> **Supplied text**:
________________

Assani Lukimya-Mulongoti (born 25 January 1986) is a Congolese professional footballer who plays as a centre-back for German Oberliga Niederrhein club MSV Düsseldorf.

Club career
Lukimya began his career in Berlin with SV Norden Nordwest 1898, before moving to SV Tasmania-Gropiusstadt 73. In 2004, he was scouted by Hertha BSC, where he played for the reserve team.

After three years with Hertha, he initially signed a one-year contract with FC Hansa Rostock. In Rostock, he played for the reserves during his first year, before being promoted to the first team in 2008. In February 2008 he was rewarded with a professional contract running from July 2008 till 2010. On 9 March 2009, he was suspended from the senior team, and returned to play for the reserve team. On 18 August 2009, he was released from his contract and became a free agent.

________________

> **Extracted data**:
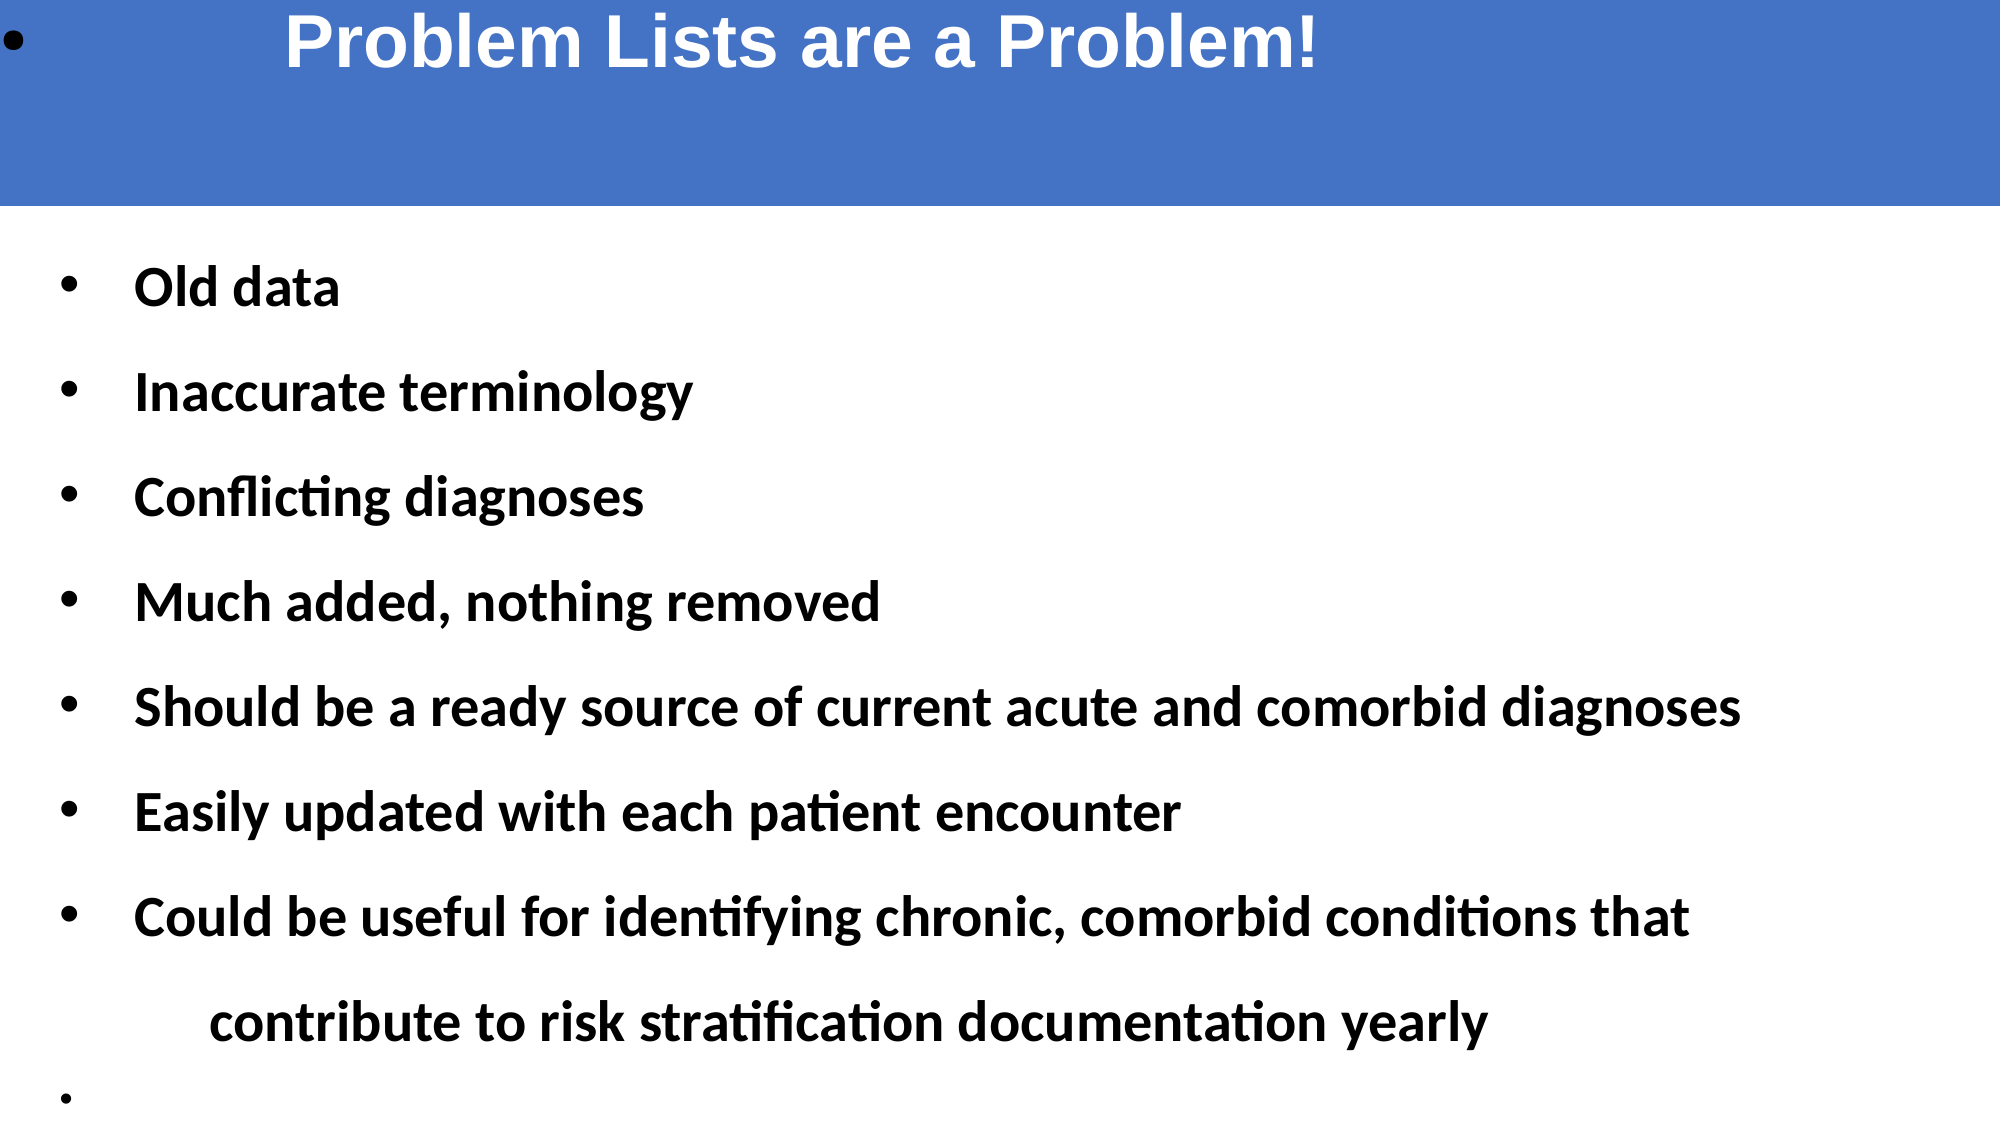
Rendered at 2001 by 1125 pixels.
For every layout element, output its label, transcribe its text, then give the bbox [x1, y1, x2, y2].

________________

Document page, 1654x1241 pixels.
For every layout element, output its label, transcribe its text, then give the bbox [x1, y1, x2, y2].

________________

> **Requirement 1**:
According to the footballer's biography, which club scouted Lukimya in 2004?
> **Requirement 2**:
Extend the biography of the Congolese footballer, starting after its final sentence.
The entries have nothing to do with what comes next.

> **Written reply 1**:
Hertha BSC scouted him in 2004.

> **Written reply 2**:
He subsequently signed with FC Carl Zeiss Jena until 2010. On 20 April 2010, he announced his departure for the end of the season and signed for Fortuna Düsseldorf on a two-year contract the same day.

On 24 May 2012, Lukimya joined Werder Bremen, signing a contract until 30 June 2015. On 26 January 2016, Bremen announced Lukimya would leave the club for Liaoning Whowin. The reported transfer fee was €2 million.

On 31 January 2019, Lukimya returned to Germany, joining Uerdingen 05 on a free transfer.

International career
His first game for the DR Congo national team was on 20 August 2008 against Togo in a friendly game.

Personal life
Lukimya holds a German passport.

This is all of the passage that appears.